ЗАДАЧА | Оформите весь список ниже как таблицу Markdown со столбцами «№» и «Строка», где в первом стоит номер по порядку, а во втором сама строка, без пустых строк. Строки с изображениями в таблицу не включайте.

ИСХОДНЫЕ ДАННЫЕ |

+++

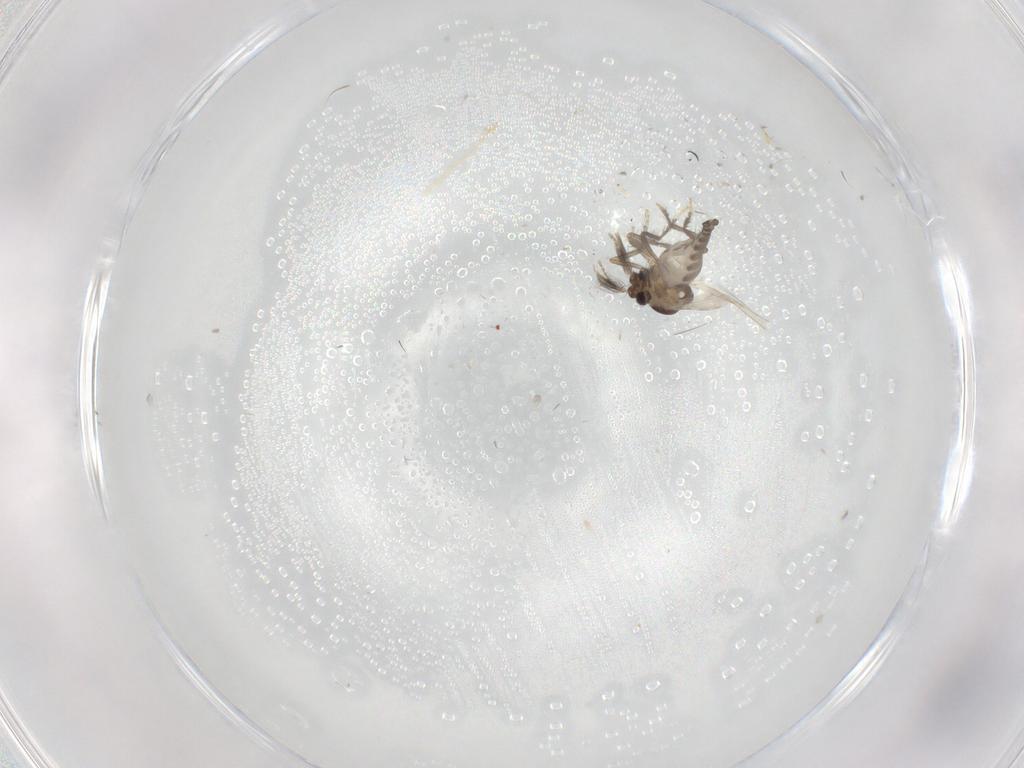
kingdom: Animalia
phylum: Arthropoda
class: Insecta
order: Diptera
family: Ceratopogonidae
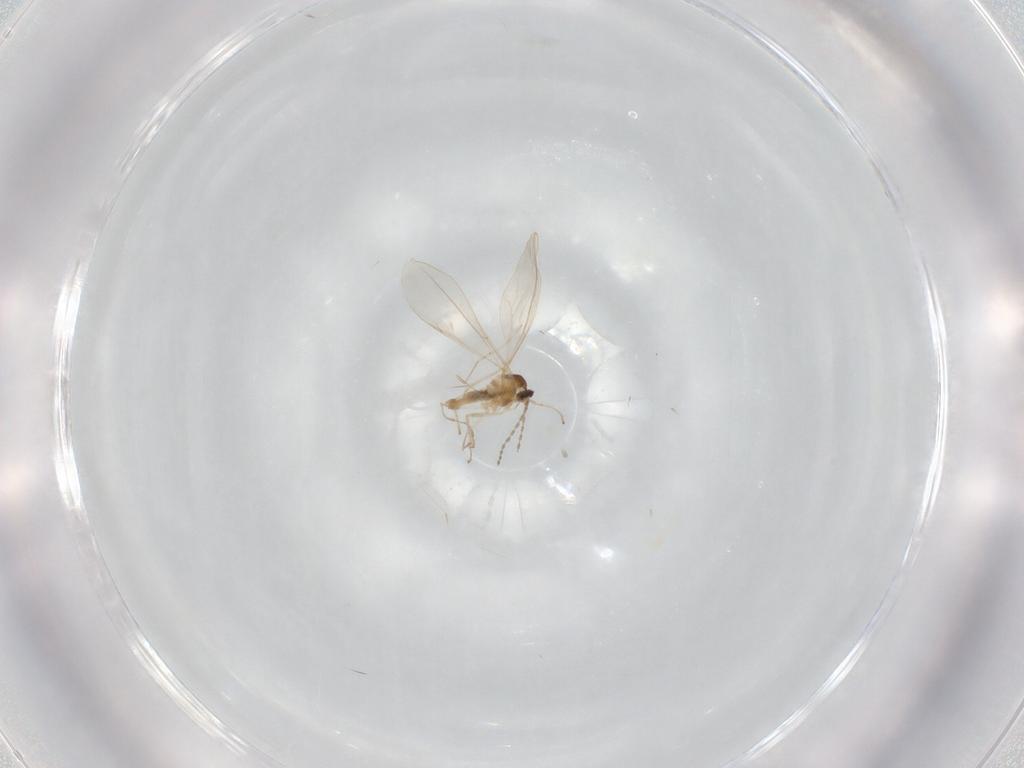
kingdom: Animalia
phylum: Arthropoda
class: Insecta
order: Diptera
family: Cecidomyiidae
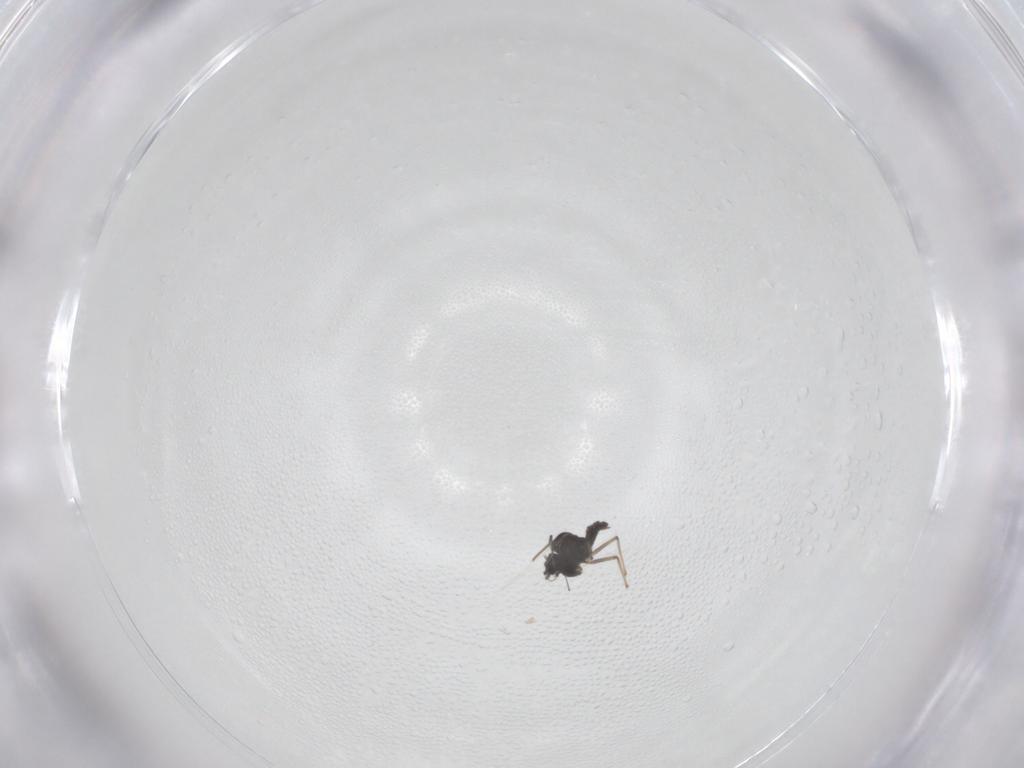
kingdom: Animalia
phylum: Arthropoda
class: Insecta
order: Diptera
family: Chironomidae
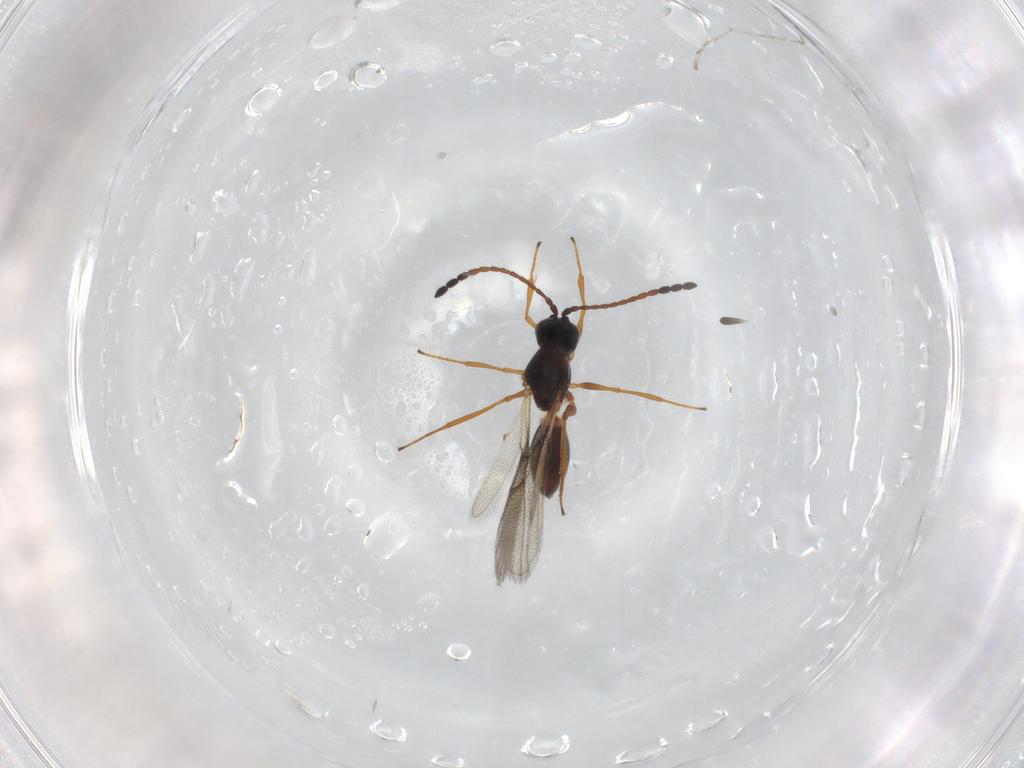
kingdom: Animalia
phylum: Arthropoda
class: Insecta
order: Hymenoptera
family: Figitidae
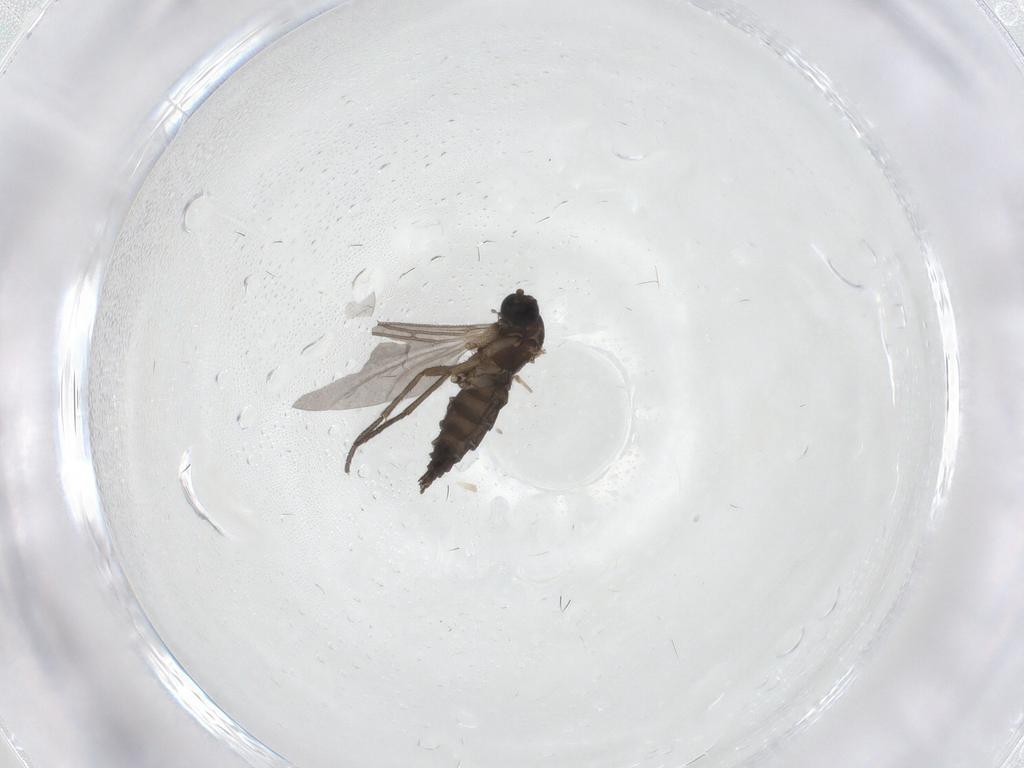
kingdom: Animalia
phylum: Arthropoda
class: Insecta
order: Diptera
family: Sciaridae
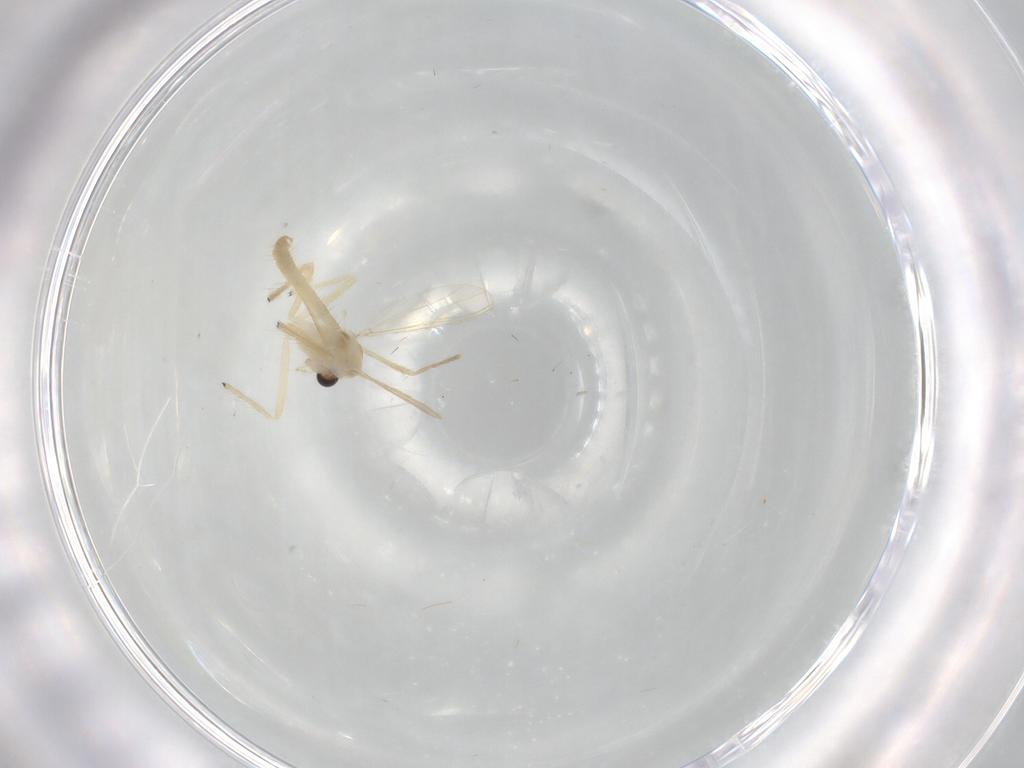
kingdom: Animalia
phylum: Arthropoda
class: Insecta
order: Diptera
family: Chironomidae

+++

ВЫПОЛНЕННОЕ ЗАДАНИЕ |
| № | Строка |
|---|---|
| 1 | kingdom: Animalia |
| 2 | phylum: Arthropoda |
| 3 | class: Insecta |
| 4 | order: Diptera |
| 5 | family: Ceratopogonidae |
| 6 | kingdom: Animalia |
| 7 | phylum: Arthropoda |
| 8 | class: Insecta |
| 9 | order: Diptera |
| 10 | family: Cecidomyiidae |
| 11 | kingdom: Animalia |
| 12 | phylum: Arthropoda |
| 13 | class: Insecta |
| 14 | order: Diptera |
| 15 | family: Chironomidae |
| 16 | kingdom: Animalia |
| 17 | phylum: Arthropoda |
| 18 | class: Insecta |
| 19 | order: Hymenoptera |
| 20 | family: Figitidae |
| 21 | kingdom: Animalia |
| 22 | phylum: Arthropoda |
| 23 | class: Insecta |
| 24 | order: Diptera |
| 25 | family: Sciaridae |
| 26 | kingdom: Animalia |
| 27 | phylum: Arthropoda |
| 28 | class: Insecta |
| 29 | order: Diptera |
| 30 | family: Chironomidae |